Since it began turning out graduates in 1997, Taft College’s Transition to Independent Living (TIL) program has shown incredible success.
95 percent of graduates live independently, 89 percent have jobs (the national average is 14 percent) and 83 percent are self-sufficient, living without help from their families.
Those numbers are impressive, but TIL creator Jeff Ross said often the response from skeptics, who may hint that actual success rates seem a bit inflated, has been: “well that’s just anecdotal.”
The Association on Higher Education and Disability, headquartered in Huntersville, N.C., has validated TIL’s statistics and published them in the winter 2013 special edition of the Journal of Postsecondary Education and Disability.
The publication detailed research conducted on programs “designed for students with intellectual disability (ID).”
An article in the Journal penned by Ross, TIL colleagues Jamia Marcell and Paula Williams, along with Dawn Carlson of Virginia Commonwealth University, focuses on how the TIL program gathers data on its graduates as it tracks each of them for 10 years after leaving the program.
They annually collect data examining employment status, living arrangements, income sources, money management, shopping, meal preparation, self-care, transportation, family and community participation and more.
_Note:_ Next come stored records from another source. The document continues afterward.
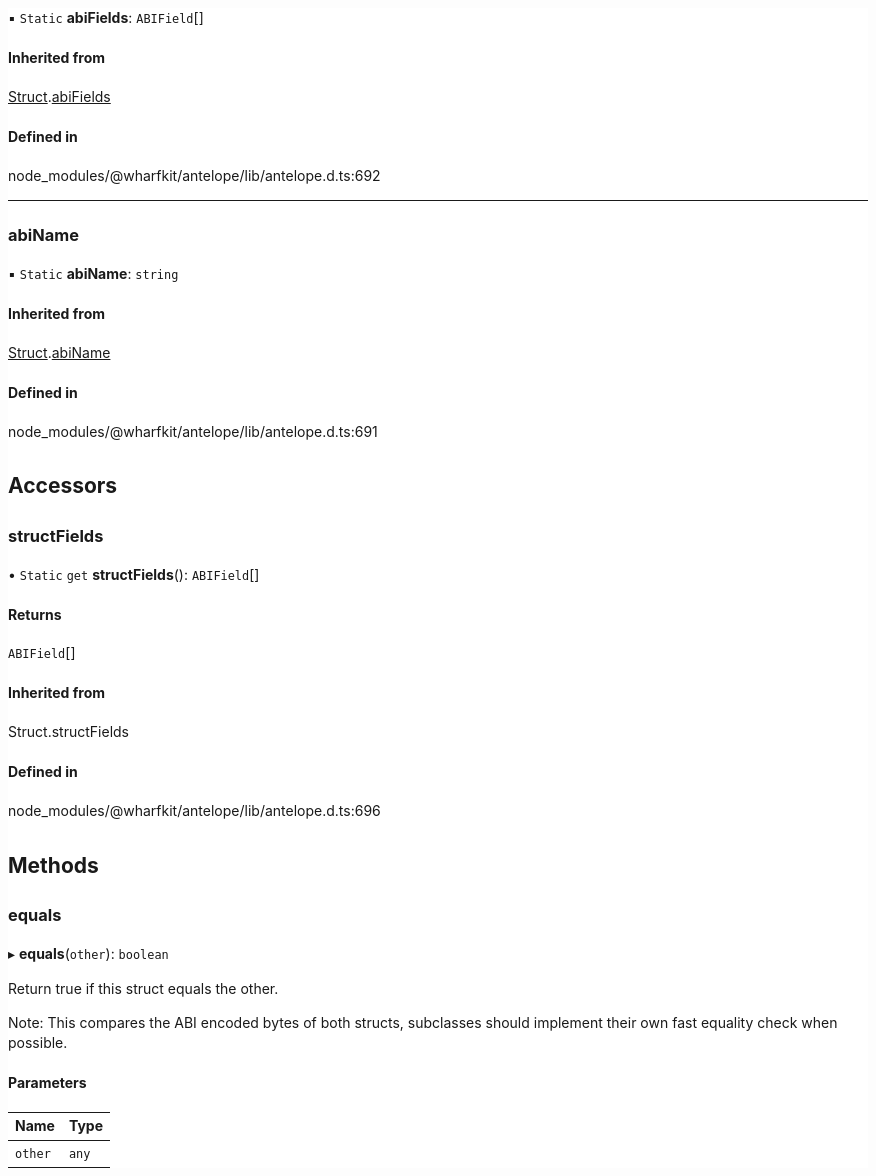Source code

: ▪ `Static` **abiFields**: `ABIField`[]

#### Inherited from

[Struct](/docs/testclasses/Struct-1.md).[abiFields](/docs/testclasses/Struct-1.md#abifields)

#### Defined in

node_modules/@wharfkit/antelope/lib/antelope.d.ts:692

___

### abiName

▪ `Static` **abiName**: `string`

#### Inherited from

[Struct](/docs/testclasses/Struct-1.md).[abiName](/docs/testclasses/Struct-1.md#abiname)

#### Defined in

node_modules/@wharfkit/antelope/lib/antelope.d.ts:691

## Accessors

### structFields

• `Static` `get` **structFields**(): `ABIField`[]

#### Returns

`ABIField`[]

#### Inherited from

Struct.structFields

#### Defined in

node_modules/@wharfkit/antelope/lib/antelope.d.ts:696

## Methods

### equals

▸ **equals**(`other`): `boolean`

Return true if this struct equals the other.

Note: This compares the ABI encoded bytes of both structs, subclasses
      should implement their own fast equality check when possible.

#### Parameters

| Name | Type |
| :------ | :------ |
| `other` | `any` |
The Journal study concludes that TIL’s program successfully prepares individuals with intellectual or developmental disabilities “to become productive members of society who will live independently and participate in civic, social, and communal activities.”
TIL students, the report states, “master a rigorous course of study designed to meet these needs.”
It points out that TIL students are “integrated in all campus activities and considered an integral part of the culture of this institution. The college benefits greatly from the program’s 98 percent success rate, twice the rate of degree and certificate program completions, in its overall count of program completions.”
Marcell, who has been with the program since its inception in 1995, follows each graduate for 10 years with follow-up visits once they leave the program. Williams crunches the numbers that give program directors a clear picture of how graduates fare in the real world.
Ross feels the report from a national organization focused on higher education outcomes for individuals with intellectual or developmental disabilities gives TIL an official thumbs-up.
“This program has made such a tremendous difference in so many lives, so it’s rewarding to have that validation,” he said.
In the report, Journal guest editors Carlson and Colleen A. Thoma, both of Virginia Commonwealth University, conclude that “we can use this knowledge to teach others interested in promoting or creating postsecondary education opportunities that such transition programs can indeed improve employment and independent living outcomes of persons with (intellectual disabilities).”